Start of MATERIAL FOR THIS TASK
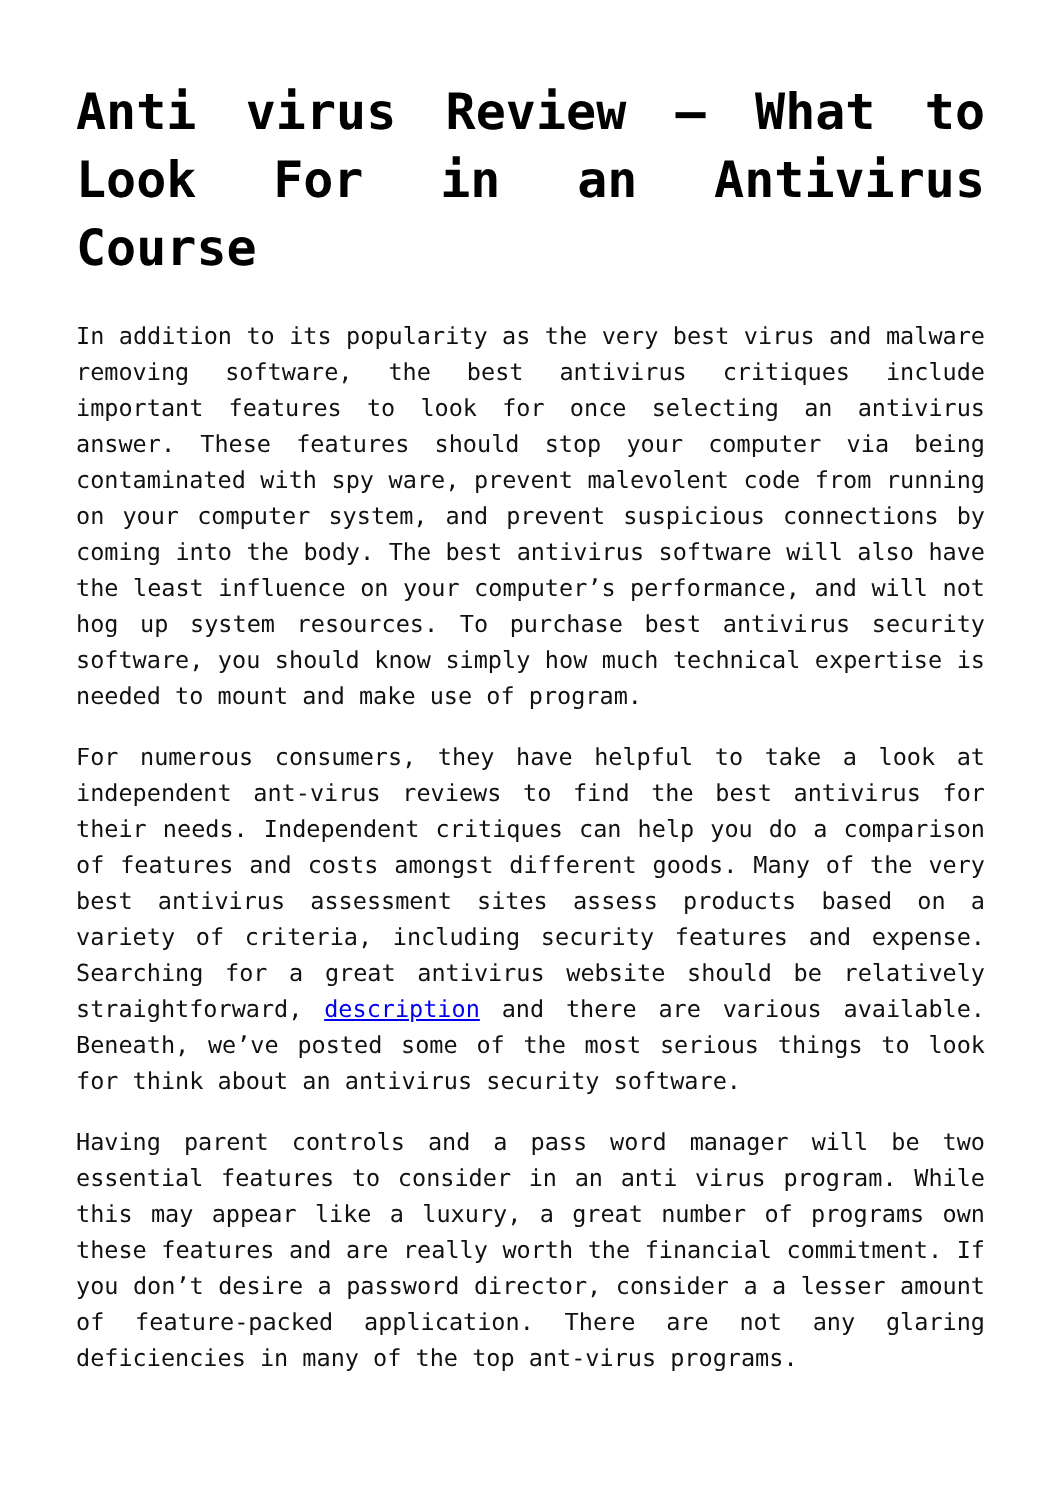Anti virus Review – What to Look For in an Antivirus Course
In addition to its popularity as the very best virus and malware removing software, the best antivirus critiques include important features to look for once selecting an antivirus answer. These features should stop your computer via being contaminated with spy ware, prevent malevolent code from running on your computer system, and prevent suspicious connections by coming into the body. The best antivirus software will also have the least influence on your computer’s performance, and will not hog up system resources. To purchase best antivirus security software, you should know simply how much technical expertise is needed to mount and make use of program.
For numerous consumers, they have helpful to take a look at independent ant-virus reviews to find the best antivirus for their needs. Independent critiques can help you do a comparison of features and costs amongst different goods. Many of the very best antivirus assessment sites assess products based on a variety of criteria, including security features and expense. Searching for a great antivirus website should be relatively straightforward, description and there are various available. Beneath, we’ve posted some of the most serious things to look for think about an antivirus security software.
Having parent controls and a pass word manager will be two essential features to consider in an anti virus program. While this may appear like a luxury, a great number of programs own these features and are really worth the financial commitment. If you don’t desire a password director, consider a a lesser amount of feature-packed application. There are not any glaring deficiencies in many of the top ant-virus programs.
End of MATERIAL FOR THIS TASK
Start of MATERIAL FOR THIS TASK
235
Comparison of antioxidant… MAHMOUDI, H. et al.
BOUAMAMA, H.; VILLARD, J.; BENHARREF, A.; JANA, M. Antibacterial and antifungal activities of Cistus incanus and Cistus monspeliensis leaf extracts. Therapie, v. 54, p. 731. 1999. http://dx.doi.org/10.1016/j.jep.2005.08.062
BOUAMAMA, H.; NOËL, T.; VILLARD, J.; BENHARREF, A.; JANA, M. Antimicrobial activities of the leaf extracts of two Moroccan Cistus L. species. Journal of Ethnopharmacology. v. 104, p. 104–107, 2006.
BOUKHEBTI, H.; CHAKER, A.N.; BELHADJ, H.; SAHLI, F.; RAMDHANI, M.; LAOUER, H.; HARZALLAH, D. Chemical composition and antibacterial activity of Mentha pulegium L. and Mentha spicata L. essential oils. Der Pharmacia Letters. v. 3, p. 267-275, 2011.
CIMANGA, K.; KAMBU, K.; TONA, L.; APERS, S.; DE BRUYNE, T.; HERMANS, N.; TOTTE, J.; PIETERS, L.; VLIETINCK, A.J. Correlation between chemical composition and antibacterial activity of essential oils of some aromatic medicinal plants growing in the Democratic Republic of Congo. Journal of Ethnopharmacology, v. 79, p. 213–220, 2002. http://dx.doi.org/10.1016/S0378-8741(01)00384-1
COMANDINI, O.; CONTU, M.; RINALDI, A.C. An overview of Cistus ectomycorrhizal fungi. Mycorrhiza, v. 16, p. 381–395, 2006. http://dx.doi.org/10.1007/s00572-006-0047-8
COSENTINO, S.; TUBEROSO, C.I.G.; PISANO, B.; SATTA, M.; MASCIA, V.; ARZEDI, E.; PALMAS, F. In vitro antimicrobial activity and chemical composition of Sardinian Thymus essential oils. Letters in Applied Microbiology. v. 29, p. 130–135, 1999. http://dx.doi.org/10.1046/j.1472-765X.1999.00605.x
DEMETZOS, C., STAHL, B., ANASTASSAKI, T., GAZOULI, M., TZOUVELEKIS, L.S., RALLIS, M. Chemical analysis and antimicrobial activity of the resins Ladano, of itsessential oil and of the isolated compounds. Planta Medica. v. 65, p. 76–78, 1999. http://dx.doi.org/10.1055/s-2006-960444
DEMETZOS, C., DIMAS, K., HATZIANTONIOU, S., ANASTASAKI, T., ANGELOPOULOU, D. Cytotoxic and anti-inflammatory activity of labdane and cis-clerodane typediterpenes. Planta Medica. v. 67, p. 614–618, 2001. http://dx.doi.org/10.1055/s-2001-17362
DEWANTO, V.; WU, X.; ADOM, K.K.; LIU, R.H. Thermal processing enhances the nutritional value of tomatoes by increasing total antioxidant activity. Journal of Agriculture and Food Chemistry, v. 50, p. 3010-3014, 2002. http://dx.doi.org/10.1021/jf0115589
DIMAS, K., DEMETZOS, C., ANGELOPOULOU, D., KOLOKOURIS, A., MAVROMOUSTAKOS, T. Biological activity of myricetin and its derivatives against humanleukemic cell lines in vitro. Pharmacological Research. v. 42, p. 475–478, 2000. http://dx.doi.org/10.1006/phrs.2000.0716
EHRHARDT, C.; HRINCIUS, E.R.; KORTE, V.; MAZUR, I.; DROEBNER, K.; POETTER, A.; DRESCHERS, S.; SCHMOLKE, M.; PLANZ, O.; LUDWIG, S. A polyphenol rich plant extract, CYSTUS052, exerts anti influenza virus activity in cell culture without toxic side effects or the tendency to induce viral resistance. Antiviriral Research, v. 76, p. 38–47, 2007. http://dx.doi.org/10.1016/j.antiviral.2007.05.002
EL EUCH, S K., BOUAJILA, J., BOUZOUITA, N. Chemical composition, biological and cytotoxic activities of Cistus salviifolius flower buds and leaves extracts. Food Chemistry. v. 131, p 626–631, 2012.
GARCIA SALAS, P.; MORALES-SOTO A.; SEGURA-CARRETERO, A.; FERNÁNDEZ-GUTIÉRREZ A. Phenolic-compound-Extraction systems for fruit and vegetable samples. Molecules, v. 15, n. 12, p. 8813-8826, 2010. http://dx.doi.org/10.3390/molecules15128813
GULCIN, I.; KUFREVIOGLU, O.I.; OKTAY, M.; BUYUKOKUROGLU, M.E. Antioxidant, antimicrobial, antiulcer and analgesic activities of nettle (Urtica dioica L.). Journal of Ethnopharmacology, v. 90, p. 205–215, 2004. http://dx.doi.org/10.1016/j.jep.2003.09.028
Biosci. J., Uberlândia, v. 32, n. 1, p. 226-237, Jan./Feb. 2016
End of MATERIAL FOR THIS TASK
Start of MATERIAL FOR THIS TASK
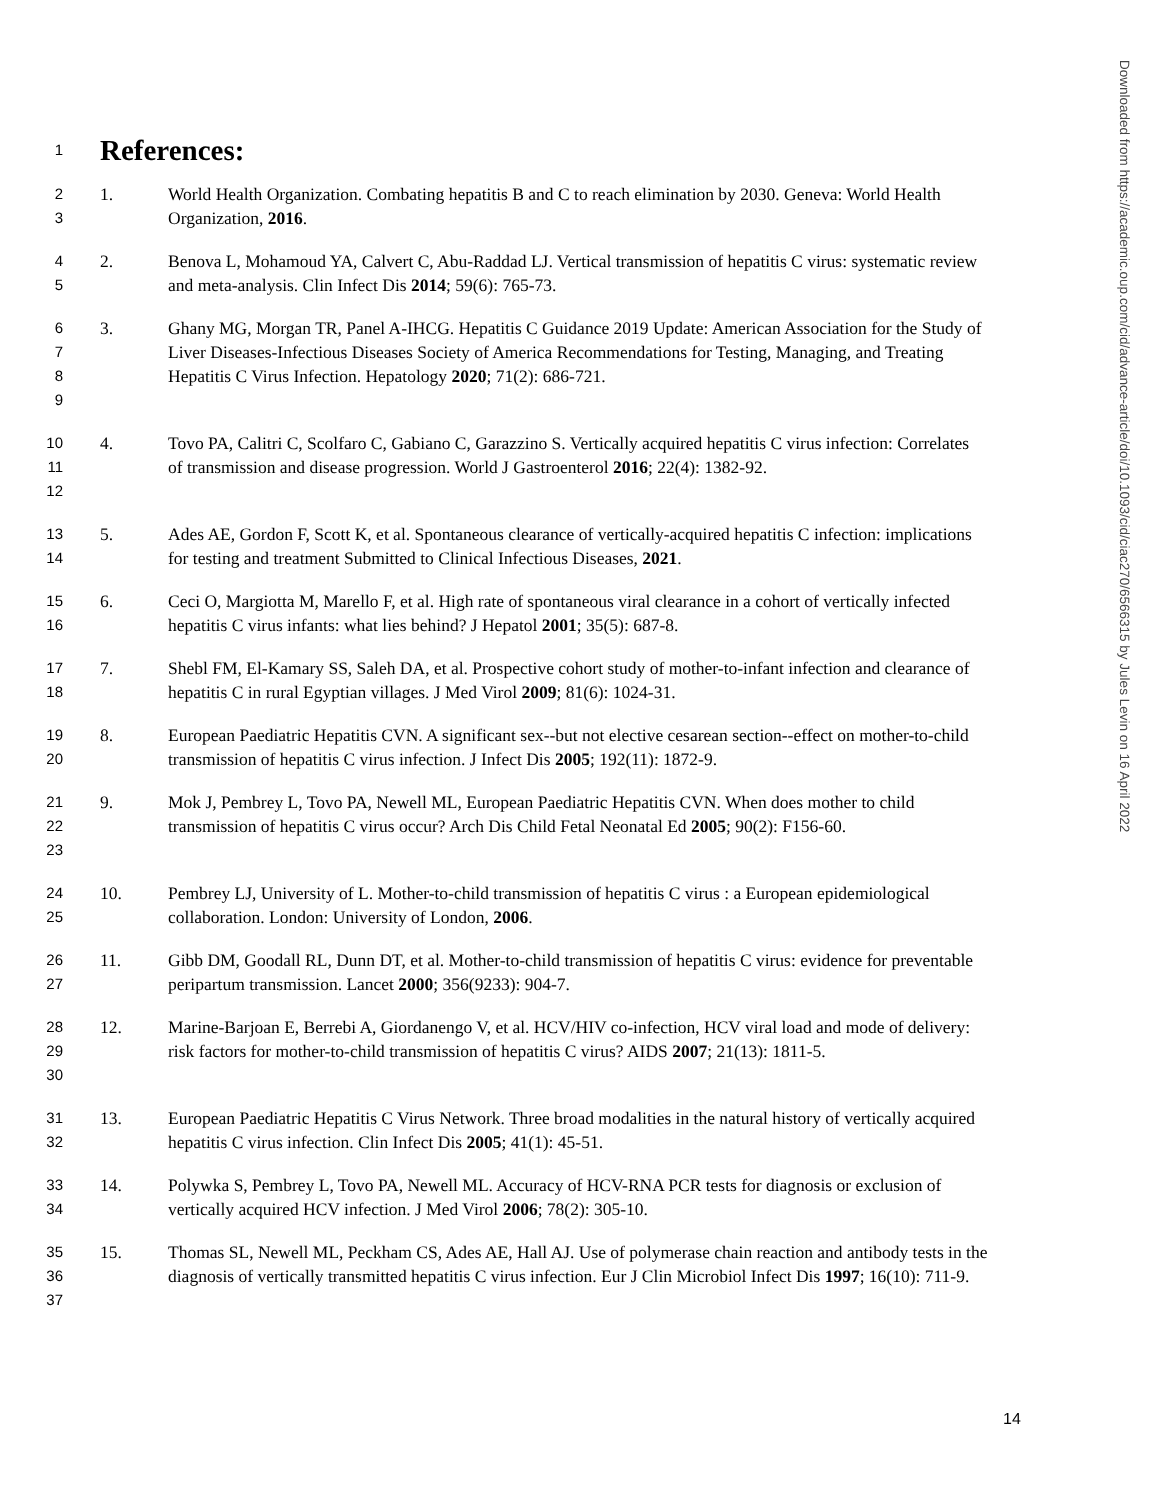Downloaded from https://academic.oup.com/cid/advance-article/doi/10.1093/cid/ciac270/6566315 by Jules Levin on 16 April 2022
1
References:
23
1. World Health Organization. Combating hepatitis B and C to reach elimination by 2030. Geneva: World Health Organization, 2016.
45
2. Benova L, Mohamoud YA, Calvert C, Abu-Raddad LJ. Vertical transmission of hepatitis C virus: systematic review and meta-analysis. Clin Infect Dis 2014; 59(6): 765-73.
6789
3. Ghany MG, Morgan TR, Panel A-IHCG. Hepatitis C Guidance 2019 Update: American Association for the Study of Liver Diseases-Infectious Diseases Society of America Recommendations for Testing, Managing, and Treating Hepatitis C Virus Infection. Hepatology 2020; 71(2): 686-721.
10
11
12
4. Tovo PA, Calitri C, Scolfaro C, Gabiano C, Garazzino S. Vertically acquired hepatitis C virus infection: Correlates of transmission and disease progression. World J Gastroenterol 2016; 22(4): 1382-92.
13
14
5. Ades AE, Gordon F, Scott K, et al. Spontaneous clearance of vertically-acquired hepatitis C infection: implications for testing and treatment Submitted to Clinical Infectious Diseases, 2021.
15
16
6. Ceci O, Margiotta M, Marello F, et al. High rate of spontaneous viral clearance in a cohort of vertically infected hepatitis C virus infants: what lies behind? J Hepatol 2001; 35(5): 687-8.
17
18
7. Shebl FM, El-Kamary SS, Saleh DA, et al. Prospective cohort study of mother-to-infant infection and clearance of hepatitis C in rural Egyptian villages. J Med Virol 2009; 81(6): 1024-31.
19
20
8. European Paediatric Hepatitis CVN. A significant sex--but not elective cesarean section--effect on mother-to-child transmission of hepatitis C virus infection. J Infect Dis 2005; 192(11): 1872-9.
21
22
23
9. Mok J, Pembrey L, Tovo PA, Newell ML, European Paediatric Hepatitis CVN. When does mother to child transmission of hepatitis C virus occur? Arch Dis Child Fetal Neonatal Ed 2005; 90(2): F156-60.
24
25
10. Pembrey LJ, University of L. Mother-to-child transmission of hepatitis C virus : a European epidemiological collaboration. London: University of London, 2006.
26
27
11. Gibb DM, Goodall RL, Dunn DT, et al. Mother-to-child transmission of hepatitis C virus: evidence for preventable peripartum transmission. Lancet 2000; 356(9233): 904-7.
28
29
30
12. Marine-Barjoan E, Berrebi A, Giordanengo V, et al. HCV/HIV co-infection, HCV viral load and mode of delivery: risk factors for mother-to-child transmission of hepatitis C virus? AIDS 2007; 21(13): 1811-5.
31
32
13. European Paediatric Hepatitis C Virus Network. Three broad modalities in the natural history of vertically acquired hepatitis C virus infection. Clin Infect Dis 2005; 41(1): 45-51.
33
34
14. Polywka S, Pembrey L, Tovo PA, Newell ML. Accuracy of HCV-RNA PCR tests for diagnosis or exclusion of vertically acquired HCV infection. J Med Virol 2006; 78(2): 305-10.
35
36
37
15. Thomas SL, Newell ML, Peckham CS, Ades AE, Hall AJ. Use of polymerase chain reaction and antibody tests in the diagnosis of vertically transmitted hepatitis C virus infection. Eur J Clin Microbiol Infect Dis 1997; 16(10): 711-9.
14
End of MATERIAL FOR THIS TASK
TASK TO CARRY OUT | Everything above from the line containing "GULCIN, I.; KUFREVIOGLU, O.I.;" down to the line containing "Biosci. J., Uberlândia, v." is to be transcribed exactly, with both of those lines included and nothing else added.

RESPONSE BOX |
GULCIN, I.; KUFREVIOGLU, O.I.; OKTAY, M.; BUYUKOKUROGLU, M.E. Antioxidant, antimicrobial, antiulcer and analgesic activities of nettle (Urtica dioica L.). Journal of Ethnopharmacology, v. 90, p. 205–215, 2004. http://dx.doi.org/10.1016/j.jep.2003.09.028
Biosci. J., Uberlândia, v. 32, n. 1, p. 226-237, Jan./Feb. 2016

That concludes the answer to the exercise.